== Requirement ==
Below are entries. Copy exactly the lines running from the line that holds "X0121340Y0120880D01*" to the line that holds "X0080873Y0173286D01*", with both ends included.

== Input material ==
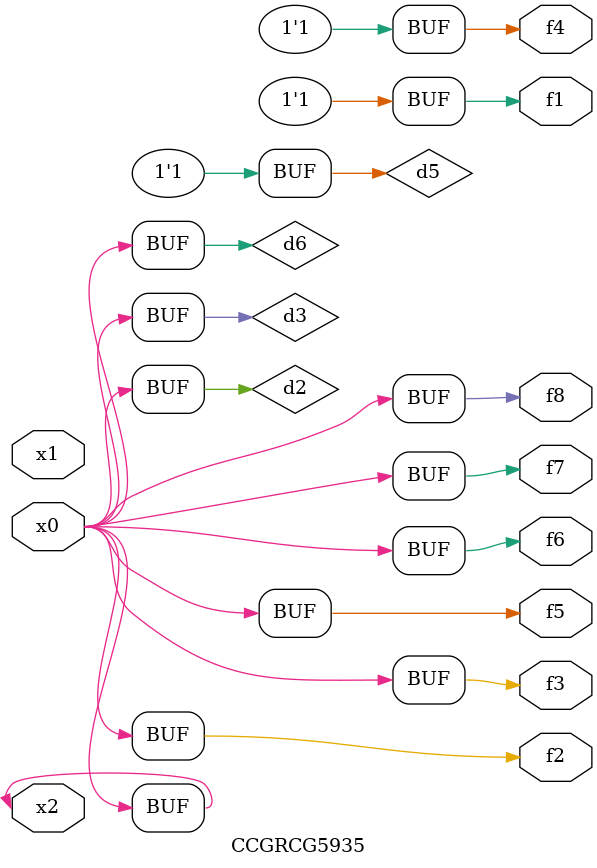
<source format=v>
module CCGRCG5935(
	input x0, x1, x2,
	output f1, f2, f3, f4, f5, f6, f7, f8
);

	wire d1, d2, d3, d4, d5, d6;

	xnor (d1, x2);
	buf (d2, x0, x2);
	and (d3, x0);
	xnor (d4, x1, x2);
	nand (d5, d1, d3);
	buf (d6, d2, d3);
	assign f1 = d5;
	assign f2 = d6;
	assign f3 = d6;
	assign f4 = d5;
	assign f5 = d6;
	assign f6 = d6;
	assign f7 = d6;
	assign f8 = d6;
endmodule

</source>
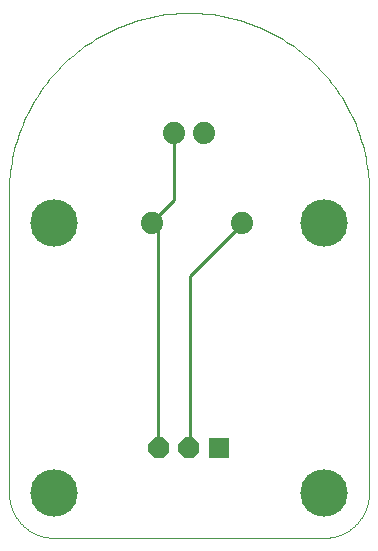
<source format=gtl>
G75*
%MOIN*%
%OFA0B0*%
%FSLAX25Y25*%
%IPPOS*%
%LPD*%
%AMOC8*
5,1,8,0,0,1.08239X$1,22.5*
%
%ADD10C,0.07400*%
%ADD11C,0.15811*%
%ADD12C,0.00000*%
%ADD13OC8,0.07000*%
%ADD14R,0.07000X0.07000*%
%ADD15C,0.01000*%
D10*
X0049000Y0106500D03*
X0056500Y0136500D03*
X0066500Y0136500D03*
X0079000Y0106500D03*
D11*
X0106500Y0106500D03*
X0106500Y0016500D03*
X0016500Y0016500D03*
X0016500Y0106500D03*
D12*
X0001500Y0116500D02*
X0001500Y0016500D01*
X0001504Y0016138D01*
X0001518Y0015775D01*
X0001539Y0015413D01*
X0001570Y0015052D01*
X0001609Y0014692D01*
X0001657Y0014333D01*
X0001714Y0013975D01*
X0001779Y0013618D01*
X0001853Y0013263D01*
X0001936Y0012910D01*
X0002027Y0012559D01*
X0002126Y0012211D01*
X0002234Y0011865D01*
X0002350Y0011521D01*
X0002475Y0011181D01*
X0002607Y0010844D01*
X0002748Y0010510D01*
X0002897Y0010179D01*
X0003054Y0009852D01*
X0003218Y0009529D01*
X0003390Y0009210D01*
X0003570Y0008896D01*
X0003758Y0008585D01*
X0003953Y0008280D01*
X0004155Y0007979D01*
X0004365Y0007683D01*
X0004581Y0007393D01*
X0004805Y0007107D01*
X0005035Y0006827D01*
X0005272Y0006553D01*
X0005516Y0006285D01*
X0005766Y0006022D01*
X0006022Y0005766D01*
X0006285Y0005516D01*
X0006553Y0005272D01*
X0006827Y0005035D01*
X0007107Y0004805D01*
X0007393Y0004581D01*
X0007683Y0004365D01*
X0007979Y0004155D01*
X0008280Y0003953D01*
X0008585Y0003758D01*
X0008896Y0003570D01*
X0009210Y0003390D01*
X0009529Y0003218D01*
X0009852Y0003054D01*
X0010179Y0002897D01*
X0010510Y0002748D01*
X0010844Y0002607D01*
X0011181Y0002475D01*
X0011521Y0002350D01*
X0011865Y0002234D01*
X0012211Y0002126D01*
X0012559Y0002027D01*
X0012910Y0001936D01*
X0013263Y0001853D01*
X0013618Y0001779D01*
X0013975Y0001714D01*
X0014333Y0001657D01*
X0014692Y0001609D01*
X0015052Y0001570D01*
X0015413Y0001539D01*
X0015775Y0001518D01*
X0016138Y0001504D01*
X0016500Y0001500D01*
X0106500Y0001500D01*
X0106862Y0001504D01*
X0107225Y0001518D01*
X0107587Y0001539D01*
X0107948Y0001570D01*
X0108308Y0001609D01*
X0108667Y0001657D01*
X0109025Y0001714D01*
X0109382Y0001779D01*
X0109737Y0001853D01*
X0110090Y0001936D01*
X0110441Y0002027D01*
X0110789Y0002126D01*
X0111135Y0002234D01*
X0111479Y0002350D01*
X0111819Y0002475D01*
X0112156Y0002607D01*
X0112490Y0002748D01*
X0112821Y0002897D01*
X0113148Y0003054D01*
X0113471Y0003218D01*
X0113790Y0003390D01*
X0114104Y0003570D01*
X0114415Y0003758D01*
X0114720Y0003953D01*
X0115021Y0004155D01*
X0115317Y0004365D01*
X0115607Y0004581D01*
X0115893Y0004805D01*
X0116173Y0005035D01*
X0116447Y0005272D01*
X0116715Y0005516D01*
X0116978Y0005766D01*
X0117234Y0006022D01*
X0117484Y0006285D01*
X0117728Y0006553D01*
X0117965Y0006827D01*
X0118195Y0007107D01*
X0118419Y0007393D01*
X0118635Y0007683D01*
X0118845Y0007979D01*
X0119047Y0008280D01*
X0119242Y0008585D01*
X0119430Y0008896D01*
X0119610Y0009210D01*
X0119782Y0009529D01*
X0119946Y0009852D01*
X0120103Y0010179D01*
X0120252Y0010510D01*
X0120393Y0010844D01*
X0120525Y0011181D01*
X0120650Y0011521D01*
X0120766Y0011865D01*
X0120874Y0012211D01*
X0120973Y0012559D01*
X0121064Y0012910D01*
X0121147Y0013263D01*
X0121221Y0013618D01*
X0121286Y0013975D01*
X0121343Y0014333D01*
X0121391Y0014692D01*
X0121430Y0015052D01*
X0121461Y0015413D01*
X0121482Y0015775D01*
X0121496Y0016138D01*
X0121500Y0016500D01*
X0121500Y0116500D01*
X0121482Y0117961D01*
X0121429Y0119421D01*
X0121340Y0120880D01*
X0121216Y0122336D01*
X0121056Y0123788D01*
X0120861Y0125236D01*
X0120630Y0126679D01*
X0120365Y0128116D01*
X0120065Y0129546D01*
X0119730Y0130968D01*
X0119360Y0132382D01*
X0118956Y0133786D01*
X0118518Y0135180D01*
X0118046Y0136563D01*
X0117541Y0137934D01*
X0117002Y0139292D01*
X0116431Y0140637D01*
X0115827Y0141967D01*
X0115191Y0143283D01*
X0114523Y0144582D01*
X0113823Y0145865D01*
X0113092Y0147130D01*
X0112331Y0148378D01*
X0111540Y0149606D01*
X0110719Y0150815D01*
X0109869Y0152003D01*
X0108990Y0153170D01*
X0108083Y0154316D01*
X0107148Y0155439D01*
X0106186Y0156539D01*
X0105198Y0157615D01*
X0104184Y0158667D01*
X0103144Y0159694D01*
X0102080Y0160695D01*
X0100992Y0161671D01*
X0099880Y0162619D01*
X0098746Y0163540D01*
X0097589Y0164433D01*
X0096412Y0165297D01*
X0095213Y0166133D01*
X0093994Y0166939D01*
X0092756Y0167716D01*
X0091500Y0168462D01*
X0090226Y0169177D01*
X0088935Y0169861D01*
X0087627Y0170513D01*
X0086304Y0171133D01*
X0084966Y0171721D01*
X0083615Y0172276D01*
X0082250Y0172798D01*
X0080873Y0173286D01*
X0079484Y0173741D01*
X0078085Y0174162D01*
X0076676Y0174549D01*
X0075258Y0174901D01*
X0073832Y0175219D01*
X0072398Y0175502D01*
X0070958Y0175750D01*
X0069513Y0175963D01*
X0068062Y0176140D01*
X0066608Y0176282D01*
X0065151Y0176389D01*
X0063691Y0176460D01*
X0062231Y0176496D01*
X0060769Y0176496D01*
X0059309Y0176460D01*
X0057849Y0176389D01*
X0056392Y0176282D01*
X0054938Y0176140D01*
X0053487Y0175963D01*
X0052042Y0175750D01*
X0050602Y0175502D01*
X0049168Y0175219D01*
X0047742Y0174901D01*
X0046324Y0174549D01*
X0044915Y0174162D01*
X0043516Y0173741D01*
X0042127Y0173286D01*
X0040750Y0172798D01*
X0039385Y0172276D01*
X0038034Y0171721D01*
X0036696Y0171133D01*
X0035373Y0170513D01*
X0034065Y0169861D01*
X0032774Y0169177D01*
X0031500Y0168462D01*
X0030244Y0167716D01*
X0029006Y0166939D01*
X0027787Y0166133D01*
X0026588Y0165297D01*
X0025411Y0164433D01*
X0024254Y0163540D01*
X0023120Y0162619D01*
X0022008Y0161671D01*
X0020920Y0160695D01*
X0019856Y0159694D01*
X0018816Y0158667D01*
X0017802Y0157615D01*
X0016814Y0156539D01*
X0015852Y0155439D01*
X0014917Y0154316D01*
X0014010Y0153170D01*
X0013131Y0152003D01*
X0012281Y0150815D01*
X0011460Y0149606D01*
X0010669Y0148378D01*
X0009908Y0147130D01*
X0009177Y0145865D01*
X0008477Y0144582D01*
X0007809Y0143283D01*
X0007173Y0141967D01*
X0006569Y0140637D01*
X0005998Y0139292D01*
X0005459Y0137934D01*
X0004954Y0136563D01*
X0004482Y0135180D01*
X0004044Y0133786D01*
X0003640Y0132382D01*
X0003270Y0130968D01*
X0002935Y0129546D01*
X0002635Y0128116D01*
X0002370Y0126679D01*
X0002139Y0125236D01*
X0001944Y0123788D01*
X0001784Y0122336D01*
X0001660Y0120880D01*
X0001571Y0119421D01*
X0001518Y0117961D01*
X0001500Y0116500D01*
D13*
X0051500Y0031500D03*
X0061500Y0031500D03*
D14*
X0071500Y0031500D03*
D15*
X0061800Y0032100D02*
X0061500Y0031500D01*
X0061800Y0032100D02*
X0061800Y0088800D01*
X0078900Y0105900D01*
X0079000Y0106500D01*
X0056400Y0114000D02*
X0049200Y0106800D01*
X0049000Y0106500D01*
X0049200Y0105900D01*
X0051000Y0104100D01*
X0051000Y0032100D01*
X0051500Y0031500D01*
X0056400Y0114000D02*
X0056400Y0136500D01*
X0056500Y0136500D01*
M02*

</source>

== Answer section ==
X0121340Y0120880D01*
X0121216Y0122336D01*
X0121056Y0123788D01*
X0120861Y0125236D01*
X0120630Y0126679D01*
X0120365Y0128116D01*
X0120065Y0129546D01*
X0119730Y0130968D01*
X0119360Y0132382D01*
X0118956Y0133786D01*
X0118518Y0135180D01*
X0118046Y0136563D01*
X0117541Y0137934D01*
X0117002Y0139292D01*
X0116431Y0140637D01*
X0115827Y0141967D01*
X0115191Y0143283D01*
X0114523Y0144582D01*
X0113823Y0145865D01*
X0113092Y0147130D01*
X0112331Y0148378D01*
X0111540Y0149606D01*
X0110719Y0150815D01*
X0109869Y0152003D01*
X0108990Y0153170D01*
X0108083Y0154316D01*
X0107148Y0155439D01*
X0106186Y0156539D01*
X0105198Y0157615D01*
X0104184Y0158667D01*
X0103144Y0159694D01*
X0102080Y0160695D01*
X0100992Y0161671D01*
X0099880Y0162619D01*
X0098746Y0163540D01*
X0097589Y0164433D01*
X0096412Y0165297D01*
X0095213Y0166133D01*
X0093994Y0166939D01*
X0092756Y0167716D01*
X0091500Y0168462D01*
X0090226Y0169177D01*
X0088935Y0169861D01*
X0087627Y0170513D01*
X0086304Y0171133D01*
X0084966Y0171721D01*
X0083615Y0172276D01*
X0082250Y0172798D01*
X0080873Y0173286D01*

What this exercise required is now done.